(Source data)
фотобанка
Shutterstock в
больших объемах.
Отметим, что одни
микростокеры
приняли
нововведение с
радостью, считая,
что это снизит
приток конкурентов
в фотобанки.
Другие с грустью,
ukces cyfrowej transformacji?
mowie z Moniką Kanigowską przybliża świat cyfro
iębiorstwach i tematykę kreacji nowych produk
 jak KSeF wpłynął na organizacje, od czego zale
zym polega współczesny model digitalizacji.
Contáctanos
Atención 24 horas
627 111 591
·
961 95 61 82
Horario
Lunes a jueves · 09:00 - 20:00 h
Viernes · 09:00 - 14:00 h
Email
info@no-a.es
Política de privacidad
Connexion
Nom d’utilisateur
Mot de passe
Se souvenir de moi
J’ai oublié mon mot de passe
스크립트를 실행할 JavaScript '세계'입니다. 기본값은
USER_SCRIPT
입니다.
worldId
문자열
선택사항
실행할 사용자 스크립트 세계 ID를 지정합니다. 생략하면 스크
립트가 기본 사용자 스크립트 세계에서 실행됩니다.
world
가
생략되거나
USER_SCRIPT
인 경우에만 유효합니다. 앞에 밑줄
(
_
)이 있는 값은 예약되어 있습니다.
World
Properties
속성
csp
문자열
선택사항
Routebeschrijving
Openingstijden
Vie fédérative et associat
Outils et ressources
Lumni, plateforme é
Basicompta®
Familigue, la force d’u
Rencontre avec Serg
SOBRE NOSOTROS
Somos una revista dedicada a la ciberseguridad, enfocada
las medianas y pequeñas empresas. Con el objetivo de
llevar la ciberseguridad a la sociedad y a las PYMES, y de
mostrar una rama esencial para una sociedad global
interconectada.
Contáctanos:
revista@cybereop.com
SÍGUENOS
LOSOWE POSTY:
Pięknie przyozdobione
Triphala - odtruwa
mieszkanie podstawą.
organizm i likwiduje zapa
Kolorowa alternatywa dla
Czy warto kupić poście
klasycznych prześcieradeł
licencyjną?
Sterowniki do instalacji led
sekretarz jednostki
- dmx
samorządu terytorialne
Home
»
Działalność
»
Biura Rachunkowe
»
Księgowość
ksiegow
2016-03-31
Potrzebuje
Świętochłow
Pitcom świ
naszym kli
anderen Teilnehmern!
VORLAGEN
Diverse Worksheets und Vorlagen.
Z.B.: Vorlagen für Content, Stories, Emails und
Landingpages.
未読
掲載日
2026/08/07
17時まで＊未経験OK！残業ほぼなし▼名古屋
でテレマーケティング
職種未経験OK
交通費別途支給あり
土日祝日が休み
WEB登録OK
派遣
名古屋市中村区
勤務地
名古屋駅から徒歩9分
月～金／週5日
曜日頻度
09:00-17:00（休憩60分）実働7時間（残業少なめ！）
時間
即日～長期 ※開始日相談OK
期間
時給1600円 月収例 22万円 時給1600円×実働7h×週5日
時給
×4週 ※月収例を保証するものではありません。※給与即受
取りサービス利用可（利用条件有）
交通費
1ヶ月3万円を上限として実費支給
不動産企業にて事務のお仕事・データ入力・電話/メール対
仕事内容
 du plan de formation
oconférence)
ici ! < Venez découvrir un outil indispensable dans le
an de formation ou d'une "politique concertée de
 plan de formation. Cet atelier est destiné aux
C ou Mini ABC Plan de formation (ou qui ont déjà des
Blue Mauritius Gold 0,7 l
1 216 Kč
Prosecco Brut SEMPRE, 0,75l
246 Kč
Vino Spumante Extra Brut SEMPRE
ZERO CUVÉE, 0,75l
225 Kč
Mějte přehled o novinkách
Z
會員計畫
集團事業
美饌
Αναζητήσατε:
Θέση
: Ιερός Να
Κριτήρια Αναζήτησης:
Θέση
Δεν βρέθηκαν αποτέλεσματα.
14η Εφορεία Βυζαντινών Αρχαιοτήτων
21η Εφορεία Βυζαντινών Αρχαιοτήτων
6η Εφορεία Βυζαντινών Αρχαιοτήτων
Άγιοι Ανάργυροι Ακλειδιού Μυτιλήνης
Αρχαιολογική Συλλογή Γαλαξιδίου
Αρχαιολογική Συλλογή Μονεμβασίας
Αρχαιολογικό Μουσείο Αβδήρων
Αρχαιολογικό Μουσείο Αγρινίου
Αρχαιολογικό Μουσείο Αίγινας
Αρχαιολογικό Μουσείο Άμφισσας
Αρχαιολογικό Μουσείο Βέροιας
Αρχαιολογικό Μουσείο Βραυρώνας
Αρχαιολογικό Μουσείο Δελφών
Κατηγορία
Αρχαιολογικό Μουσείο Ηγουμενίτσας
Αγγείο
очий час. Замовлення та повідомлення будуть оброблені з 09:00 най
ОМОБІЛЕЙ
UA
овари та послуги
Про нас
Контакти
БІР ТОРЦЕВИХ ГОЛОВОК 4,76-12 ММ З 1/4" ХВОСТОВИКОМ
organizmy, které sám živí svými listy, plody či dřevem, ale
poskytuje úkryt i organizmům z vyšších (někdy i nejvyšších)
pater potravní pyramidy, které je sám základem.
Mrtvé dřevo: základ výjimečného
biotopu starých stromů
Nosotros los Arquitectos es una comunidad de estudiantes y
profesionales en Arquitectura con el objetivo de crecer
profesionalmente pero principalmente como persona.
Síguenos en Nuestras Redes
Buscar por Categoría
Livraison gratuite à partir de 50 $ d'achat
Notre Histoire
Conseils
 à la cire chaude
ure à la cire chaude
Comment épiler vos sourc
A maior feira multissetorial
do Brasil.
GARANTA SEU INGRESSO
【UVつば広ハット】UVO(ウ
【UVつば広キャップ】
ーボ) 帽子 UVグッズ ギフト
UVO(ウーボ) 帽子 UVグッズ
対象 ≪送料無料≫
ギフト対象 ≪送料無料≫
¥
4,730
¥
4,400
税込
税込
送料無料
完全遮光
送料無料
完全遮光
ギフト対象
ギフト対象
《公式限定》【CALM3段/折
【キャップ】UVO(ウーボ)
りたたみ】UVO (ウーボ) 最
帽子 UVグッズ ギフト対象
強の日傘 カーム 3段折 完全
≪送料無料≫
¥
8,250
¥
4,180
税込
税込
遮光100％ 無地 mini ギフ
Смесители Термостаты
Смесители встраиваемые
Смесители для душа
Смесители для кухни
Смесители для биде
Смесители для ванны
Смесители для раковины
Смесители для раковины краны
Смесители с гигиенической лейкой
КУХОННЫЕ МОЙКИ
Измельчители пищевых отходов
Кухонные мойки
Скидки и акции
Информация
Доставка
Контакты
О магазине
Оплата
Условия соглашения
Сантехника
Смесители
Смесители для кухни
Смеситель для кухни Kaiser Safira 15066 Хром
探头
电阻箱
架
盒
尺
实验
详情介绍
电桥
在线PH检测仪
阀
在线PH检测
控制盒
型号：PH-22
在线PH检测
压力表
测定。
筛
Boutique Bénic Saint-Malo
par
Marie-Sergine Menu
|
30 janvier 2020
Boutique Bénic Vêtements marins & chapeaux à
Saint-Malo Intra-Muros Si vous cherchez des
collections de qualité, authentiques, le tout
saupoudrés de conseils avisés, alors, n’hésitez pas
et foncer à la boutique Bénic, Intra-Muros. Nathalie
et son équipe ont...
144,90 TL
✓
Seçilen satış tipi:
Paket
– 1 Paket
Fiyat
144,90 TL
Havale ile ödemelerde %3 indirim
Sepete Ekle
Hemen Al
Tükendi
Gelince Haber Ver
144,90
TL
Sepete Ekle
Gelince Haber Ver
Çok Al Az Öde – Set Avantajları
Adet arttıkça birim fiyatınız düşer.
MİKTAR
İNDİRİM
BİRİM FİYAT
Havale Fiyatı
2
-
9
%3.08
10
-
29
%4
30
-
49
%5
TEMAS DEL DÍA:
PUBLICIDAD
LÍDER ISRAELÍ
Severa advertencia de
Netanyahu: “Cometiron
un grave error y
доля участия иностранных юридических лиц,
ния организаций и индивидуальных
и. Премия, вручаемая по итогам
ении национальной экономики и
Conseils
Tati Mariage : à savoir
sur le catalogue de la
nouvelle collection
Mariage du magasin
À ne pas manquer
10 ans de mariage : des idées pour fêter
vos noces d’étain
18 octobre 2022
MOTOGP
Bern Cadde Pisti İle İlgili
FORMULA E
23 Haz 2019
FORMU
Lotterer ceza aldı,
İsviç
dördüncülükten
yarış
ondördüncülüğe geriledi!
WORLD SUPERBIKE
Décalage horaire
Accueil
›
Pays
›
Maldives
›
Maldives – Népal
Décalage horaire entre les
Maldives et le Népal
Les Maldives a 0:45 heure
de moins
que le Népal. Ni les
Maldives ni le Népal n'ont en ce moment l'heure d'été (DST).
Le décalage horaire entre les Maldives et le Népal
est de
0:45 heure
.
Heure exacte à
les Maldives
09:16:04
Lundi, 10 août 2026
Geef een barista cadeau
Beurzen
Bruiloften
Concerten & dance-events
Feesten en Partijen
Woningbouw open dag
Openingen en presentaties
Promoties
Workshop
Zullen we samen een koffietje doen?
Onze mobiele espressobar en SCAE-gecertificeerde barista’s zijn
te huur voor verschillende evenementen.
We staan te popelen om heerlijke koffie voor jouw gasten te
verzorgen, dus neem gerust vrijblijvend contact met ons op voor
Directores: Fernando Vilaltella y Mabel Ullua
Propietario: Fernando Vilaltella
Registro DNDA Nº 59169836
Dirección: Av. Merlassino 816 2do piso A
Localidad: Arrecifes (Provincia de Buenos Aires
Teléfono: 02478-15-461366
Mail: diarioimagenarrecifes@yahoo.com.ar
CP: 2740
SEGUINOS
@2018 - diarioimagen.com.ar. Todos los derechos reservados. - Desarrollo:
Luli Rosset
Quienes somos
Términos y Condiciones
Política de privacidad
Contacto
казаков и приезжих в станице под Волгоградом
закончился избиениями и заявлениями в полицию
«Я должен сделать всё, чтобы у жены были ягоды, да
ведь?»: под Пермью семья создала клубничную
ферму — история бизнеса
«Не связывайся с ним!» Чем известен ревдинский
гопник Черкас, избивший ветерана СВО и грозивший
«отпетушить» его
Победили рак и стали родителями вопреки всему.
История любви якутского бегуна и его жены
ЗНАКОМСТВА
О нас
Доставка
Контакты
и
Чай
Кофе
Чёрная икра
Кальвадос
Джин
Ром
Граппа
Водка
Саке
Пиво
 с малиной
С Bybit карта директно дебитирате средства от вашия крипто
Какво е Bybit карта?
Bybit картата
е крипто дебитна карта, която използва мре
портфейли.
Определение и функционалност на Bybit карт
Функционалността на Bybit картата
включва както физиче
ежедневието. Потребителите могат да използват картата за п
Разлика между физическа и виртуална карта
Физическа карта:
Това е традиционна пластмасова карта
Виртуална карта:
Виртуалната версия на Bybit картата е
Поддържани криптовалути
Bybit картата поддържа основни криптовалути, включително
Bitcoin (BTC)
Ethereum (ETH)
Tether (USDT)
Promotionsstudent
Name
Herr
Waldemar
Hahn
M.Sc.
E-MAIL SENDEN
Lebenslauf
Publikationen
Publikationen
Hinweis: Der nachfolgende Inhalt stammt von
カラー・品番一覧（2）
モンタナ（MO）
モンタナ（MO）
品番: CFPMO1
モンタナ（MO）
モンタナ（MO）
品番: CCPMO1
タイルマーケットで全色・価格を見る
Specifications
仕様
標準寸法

**EXERCISE DETAILS:**
Count the lines of the data that hold the string "раковины", and give that number as the entire reply.

**RESULT:**
2